Fire at Belle Park encampment prompts removal of structures

Remnants of a gazebo-style structure at Belle Park after a fire. Photo via the City of Kingston.

Another fire at the Belle Park encampment, on the evening of Monday, Mar. 4, 2024, has prompted the City of Kingston to release a statement regarding fire safety at the encampment. This fire comes less than one week after an individual was injured in a tent fire at the same location.

Kingston Fire and Rescue crews responded to Belle Park for a reported vegetation fire at approximately 7:15 p.m. last night. According to the statement from the City, fire crews observed a gazebo-style wood structure fully engulfed in flames. Shortly after, the fire was extinguished, and no injuries occurred.

In the statement, the City noted that Fire Prevention attended and observed sterno containers in the suspected area of origin and throughout the structure. Sterno is a brand of jellied, denatured alcohol sold in and meant to be burned directly in its can, and is most commonly used for heating chafing dishes at a buffet or serving fondue.

An Immediate Threat to Life Notice was issued for the removal of the sterno containers and items used to construct a homemade wood stove, according to the statement.

Kingston Fire & Rescue, exercising powers under section 15 of the Fire Protection and Prevention Act, dismantled the wood structure and a partially enclosed combustible structure today, Tuesday, Mar. 5, 2024, in Belle Park. 

Photo via the City of Kingston.

“The safety of people living in the Belle Park area remains of utmost concern. Last night’s incidents resulted in two Immediate Threats to Life Notices being issued – one, for the removal of the wood structure and a second due to a campfire burning inside a combustible structure where the walls were made of skids and tarp,” said Deputy Fire Chief Kevin Donaldson. 

“We’re urging people to please use extreme caution in these situations. In recent weeks, fire crews have been called to multiple incidents where homemade fire sources inside combustibles structures have been the cause.”
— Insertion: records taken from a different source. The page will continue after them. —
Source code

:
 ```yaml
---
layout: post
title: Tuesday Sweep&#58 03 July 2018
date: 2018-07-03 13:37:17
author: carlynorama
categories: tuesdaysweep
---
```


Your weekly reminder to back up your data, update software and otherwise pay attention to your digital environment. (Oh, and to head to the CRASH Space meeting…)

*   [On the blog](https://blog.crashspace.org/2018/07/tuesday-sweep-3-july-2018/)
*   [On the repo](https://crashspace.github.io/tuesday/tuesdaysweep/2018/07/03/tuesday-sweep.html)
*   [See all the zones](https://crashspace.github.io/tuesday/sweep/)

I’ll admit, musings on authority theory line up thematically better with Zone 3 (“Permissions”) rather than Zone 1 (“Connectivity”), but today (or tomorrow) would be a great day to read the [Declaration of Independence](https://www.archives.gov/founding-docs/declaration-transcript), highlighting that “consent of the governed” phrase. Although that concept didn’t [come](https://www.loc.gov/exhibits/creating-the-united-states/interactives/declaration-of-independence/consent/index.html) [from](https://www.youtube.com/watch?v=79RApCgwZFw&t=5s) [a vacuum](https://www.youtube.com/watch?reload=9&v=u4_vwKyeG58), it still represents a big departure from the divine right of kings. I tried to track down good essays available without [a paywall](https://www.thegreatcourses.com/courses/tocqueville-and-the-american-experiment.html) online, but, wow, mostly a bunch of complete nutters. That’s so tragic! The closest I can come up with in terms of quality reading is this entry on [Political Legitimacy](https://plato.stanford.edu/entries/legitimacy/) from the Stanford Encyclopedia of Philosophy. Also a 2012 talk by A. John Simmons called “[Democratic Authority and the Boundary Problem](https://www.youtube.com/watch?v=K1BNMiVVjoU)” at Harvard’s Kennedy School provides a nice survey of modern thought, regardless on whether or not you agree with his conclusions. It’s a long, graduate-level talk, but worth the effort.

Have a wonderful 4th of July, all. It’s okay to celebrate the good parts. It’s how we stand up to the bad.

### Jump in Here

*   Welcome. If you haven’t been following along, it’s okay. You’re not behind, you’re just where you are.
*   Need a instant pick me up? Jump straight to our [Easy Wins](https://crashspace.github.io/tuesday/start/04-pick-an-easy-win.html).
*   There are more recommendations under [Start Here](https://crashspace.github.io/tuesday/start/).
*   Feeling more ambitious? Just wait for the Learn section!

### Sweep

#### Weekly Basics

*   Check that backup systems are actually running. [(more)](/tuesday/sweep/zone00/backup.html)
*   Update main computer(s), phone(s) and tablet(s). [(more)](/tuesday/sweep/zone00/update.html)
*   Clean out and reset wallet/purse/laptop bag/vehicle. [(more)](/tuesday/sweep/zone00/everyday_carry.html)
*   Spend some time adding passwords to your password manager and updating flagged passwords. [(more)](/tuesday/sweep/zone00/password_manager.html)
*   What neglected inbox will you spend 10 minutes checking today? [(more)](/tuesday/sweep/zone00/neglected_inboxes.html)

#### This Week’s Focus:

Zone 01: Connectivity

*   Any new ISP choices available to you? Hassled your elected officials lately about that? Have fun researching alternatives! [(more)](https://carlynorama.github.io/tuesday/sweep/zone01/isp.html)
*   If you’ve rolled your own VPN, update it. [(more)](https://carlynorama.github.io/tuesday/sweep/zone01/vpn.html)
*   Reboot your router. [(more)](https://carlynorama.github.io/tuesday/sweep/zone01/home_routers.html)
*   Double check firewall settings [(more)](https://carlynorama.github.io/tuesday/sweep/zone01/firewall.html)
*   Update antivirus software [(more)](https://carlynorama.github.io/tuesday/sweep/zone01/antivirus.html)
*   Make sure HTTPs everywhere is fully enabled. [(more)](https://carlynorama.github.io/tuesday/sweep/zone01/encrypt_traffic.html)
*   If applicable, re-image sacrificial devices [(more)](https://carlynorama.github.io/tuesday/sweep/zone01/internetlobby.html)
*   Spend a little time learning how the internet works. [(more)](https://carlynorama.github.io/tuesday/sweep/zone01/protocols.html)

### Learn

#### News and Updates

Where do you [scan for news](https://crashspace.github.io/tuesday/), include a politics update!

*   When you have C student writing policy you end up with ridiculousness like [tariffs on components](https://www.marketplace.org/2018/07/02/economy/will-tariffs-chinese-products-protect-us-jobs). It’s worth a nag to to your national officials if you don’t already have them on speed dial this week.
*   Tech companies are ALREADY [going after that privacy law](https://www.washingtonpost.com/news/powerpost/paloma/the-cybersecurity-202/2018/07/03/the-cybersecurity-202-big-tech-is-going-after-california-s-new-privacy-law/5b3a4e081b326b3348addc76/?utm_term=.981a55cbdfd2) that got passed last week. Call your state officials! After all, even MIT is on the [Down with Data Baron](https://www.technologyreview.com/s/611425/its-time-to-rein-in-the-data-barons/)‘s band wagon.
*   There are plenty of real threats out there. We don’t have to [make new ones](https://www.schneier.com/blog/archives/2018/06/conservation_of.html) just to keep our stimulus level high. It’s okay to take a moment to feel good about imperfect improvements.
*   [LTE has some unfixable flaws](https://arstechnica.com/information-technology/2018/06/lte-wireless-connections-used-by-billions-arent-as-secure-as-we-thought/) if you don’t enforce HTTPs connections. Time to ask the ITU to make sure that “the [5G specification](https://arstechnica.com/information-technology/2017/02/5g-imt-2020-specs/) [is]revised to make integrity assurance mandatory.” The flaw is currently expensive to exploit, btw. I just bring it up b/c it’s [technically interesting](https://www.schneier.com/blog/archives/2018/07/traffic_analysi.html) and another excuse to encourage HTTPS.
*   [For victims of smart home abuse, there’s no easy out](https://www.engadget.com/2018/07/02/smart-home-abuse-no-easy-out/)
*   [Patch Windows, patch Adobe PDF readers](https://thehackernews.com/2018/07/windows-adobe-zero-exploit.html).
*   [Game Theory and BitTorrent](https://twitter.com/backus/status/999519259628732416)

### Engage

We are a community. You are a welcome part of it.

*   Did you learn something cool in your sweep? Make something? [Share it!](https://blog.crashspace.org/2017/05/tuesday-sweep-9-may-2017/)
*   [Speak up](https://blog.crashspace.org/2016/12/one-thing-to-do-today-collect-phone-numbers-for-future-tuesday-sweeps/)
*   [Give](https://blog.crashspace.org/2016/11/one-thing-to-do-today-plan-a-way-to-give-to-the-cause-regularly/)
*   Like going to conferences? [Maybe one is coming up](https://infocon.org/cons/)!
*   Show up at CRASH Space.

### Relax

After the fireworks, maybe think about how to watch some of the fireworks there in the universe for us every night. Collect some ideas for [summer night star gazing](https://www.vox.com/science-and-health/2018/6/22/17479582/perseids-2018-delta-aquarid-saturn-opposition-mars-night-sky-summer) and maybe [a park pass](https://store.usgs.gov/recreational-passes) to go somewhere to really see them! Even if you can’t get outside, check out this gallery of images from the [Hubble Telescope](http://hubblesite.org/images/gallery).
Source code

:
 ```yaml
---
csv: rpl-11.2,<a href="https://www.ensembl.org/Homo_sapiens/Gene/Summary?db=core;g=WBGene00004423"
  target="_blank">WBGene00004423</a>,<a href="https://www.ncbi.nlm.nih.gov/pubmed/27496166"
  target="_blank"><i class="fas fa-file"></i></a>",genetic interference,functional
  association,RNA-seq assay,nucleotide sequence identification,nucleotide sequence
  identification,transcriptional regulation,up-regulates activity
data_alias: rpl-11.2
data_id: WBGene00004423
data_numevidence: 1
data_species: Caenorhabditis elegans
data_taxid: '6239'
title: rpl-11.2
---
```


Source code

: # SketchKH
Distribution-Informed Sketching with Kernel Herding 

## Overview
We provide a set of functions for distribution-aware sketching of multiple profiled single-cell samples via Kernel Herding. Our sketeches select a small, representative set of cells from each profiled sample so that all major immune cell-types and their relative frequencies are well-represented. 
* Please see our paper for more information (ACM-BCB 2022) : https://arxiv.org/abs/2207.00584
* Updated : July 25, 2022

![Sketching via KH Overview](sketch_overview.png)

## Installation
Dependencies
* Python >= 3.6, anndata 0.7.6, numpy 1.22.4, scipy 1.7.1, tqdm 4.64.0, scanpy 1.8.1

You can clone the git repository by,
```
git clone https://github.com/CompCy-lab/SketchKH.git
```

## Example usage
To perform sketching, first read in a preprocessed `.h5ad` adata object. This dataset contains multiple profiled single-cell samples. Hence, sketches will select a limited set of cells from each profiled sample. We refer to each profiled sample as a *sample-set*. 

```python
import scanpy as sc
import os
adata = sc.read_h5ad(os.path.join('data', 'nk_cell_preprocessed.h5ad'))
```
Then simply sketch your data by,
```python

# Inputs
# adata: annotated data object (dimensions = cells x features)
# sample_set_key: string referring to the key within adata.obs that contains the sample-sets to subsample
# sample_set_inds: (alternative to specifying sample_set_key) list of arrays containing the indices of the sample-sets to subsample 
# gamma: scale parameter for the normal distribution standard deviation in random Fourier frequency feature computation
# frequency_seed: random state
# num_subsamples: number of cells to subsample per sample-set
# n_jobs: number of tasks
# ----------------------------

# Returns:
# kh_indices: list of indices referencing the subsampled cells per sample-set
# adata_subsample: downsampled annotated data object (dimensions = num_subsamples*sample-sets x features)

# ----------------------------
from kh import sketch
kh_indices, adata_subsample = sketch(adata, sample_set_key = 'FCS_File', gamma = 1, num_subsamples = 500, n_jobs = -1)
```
Under the Fire Protection and Prevention Act, inspectors who believe a risk of fire poses an immediate threat to life have the authority to enter on land or premises and take any action urgently required to remove or reduce the threat to life and/or remove any items that may constitute a fire menace. 

According to the City, these actions are not related to enforcement of the Parks By-Law’s prohibition on daytime camping in parks. 

To date, Kingston Fire & Rescue has taken action to remove or reduce immediate threats to life within Belle Park approximately 36 separate times, according to the City of Kingston. 

The City noted that support workers and staff from the City’s Housing and Social Services department were on site and available to assist anyone affected by the removal of the structures, including offering storage options for belongings, shelter space, and transportation. Kingstonist was not been able to verify those accounts with anyone living at the encampment by time of publication. Further coverage will be provided if/when more information becomes available.